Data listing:
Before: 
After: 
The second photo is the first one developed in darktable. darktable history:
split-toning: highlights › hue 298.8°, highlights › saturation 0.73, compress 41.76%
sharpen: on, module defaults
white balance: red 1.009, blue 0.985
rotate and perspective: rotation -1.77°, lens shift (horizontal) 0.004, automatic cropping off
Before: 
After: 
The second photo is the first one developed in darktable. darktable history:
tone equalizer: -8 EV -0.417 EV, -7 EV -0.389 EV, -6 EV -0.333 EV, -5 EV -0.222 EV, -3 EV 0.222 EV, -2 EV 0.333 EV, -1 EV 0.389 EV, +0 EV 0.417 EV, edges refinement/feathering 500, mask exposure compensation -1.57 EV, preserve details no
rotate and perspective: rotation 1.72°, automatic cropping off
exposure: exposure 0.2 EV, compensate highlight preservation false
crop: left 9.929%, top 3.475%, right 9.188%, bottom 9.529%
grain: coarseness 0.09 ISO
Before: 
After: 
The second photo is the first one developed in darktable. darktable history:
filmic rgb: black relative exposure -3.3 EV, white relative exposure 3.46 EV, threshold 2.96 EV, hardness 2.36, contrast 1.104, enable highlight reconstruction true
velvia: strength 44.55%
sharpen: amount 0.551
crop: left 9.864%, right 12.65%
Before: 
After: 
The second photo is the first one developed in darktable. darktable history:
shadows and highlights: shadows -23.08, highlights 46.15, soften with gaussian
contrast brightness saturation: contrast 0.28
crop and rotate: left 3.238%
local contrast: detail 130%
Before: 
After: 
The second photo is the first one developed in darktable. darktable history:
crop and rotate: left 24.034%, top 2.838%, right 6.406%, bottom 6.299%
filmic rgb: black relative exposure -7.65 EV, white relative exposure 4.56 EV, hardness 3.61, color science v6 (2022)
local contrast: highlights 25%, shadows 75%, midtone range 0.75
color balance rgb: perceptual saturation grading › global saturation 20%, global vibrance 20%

WHAT TO WORK ON ▸ Copy every row above word for word, keeping each line as it appears.

IN RESPONSE ▸
Before: 
After: 
The second photo is the first one developed in darktable. darktable history:
split-toning: highlights › hue 298.8°, highlights › saturation 0.73, compress 41.76%
sharpen: on, module defaults
white balance: red 1.009, blue 0.985
rotate and perspective: rotation -1.77°, lens shift (horizontal) 0.004, automatic cropping off
Before: 
After: 
The second photo is the first one developed in darktable. darktable history:
tone equalizer: -8 EV -0.417 EV, -7 EV -0.389 EV, -6 EV -0.333 EV, -5 EV -0.222 EV, -3 EV 0.222 EV, -2 EV 0.333 EV, -1 EV 0.389 EV, +0 EV 0.417 EV, edges refinement/feathering 500, mask exposure compensation -1.57 EV, preserve details no
rotate and perspective: rotation 1.72°, automatic cropping off
exposure: exposure 0.2 EV, compensate highlight preservation false
crop: left 9.929%, top 3.475%, right 9.188%, bottom 9.529%
grain: coarseness 0.09 ISO
Before: 
After: 
The second photo is the first one developed in darktable. darktable history:
filmic rgb: black relative exposure -3.3 EV, white relative exposure 3.46 EV, threshold 2.96 EV, hardness 2.36, contrast 1.104, enable highlight reconstruction true
velvia: strength 44.55%
sharpen: amount 0.551
crop: left 9.864%, right 12.65%
Before: 
After: 
The second photo is the first one developed in darktable. darktable history:
shadows and highlights: shadows -23.08, highlights 46.15, soften with gaussian
contrast brightness saturation: contrast 0.28
crop and rotate: left 3.238%
local contrast: detail 130%
Before: 
After: 
The second photo is the first one developed in darktable. darktable history:
crop and rotate: left 24.034%, top 2.838%, right 6.406%, bottom 6.299%
filmic rgb: black relative exposure -7.65 EV, white relative exposure 4.56 EV, hardness 3.61, color science v6 (2022)
local contrast: highlights 25%, shadows 75%, midtone range 0.75
color balance rgb: perceptual saturation grading › global saturation 20%, global vibrance 20%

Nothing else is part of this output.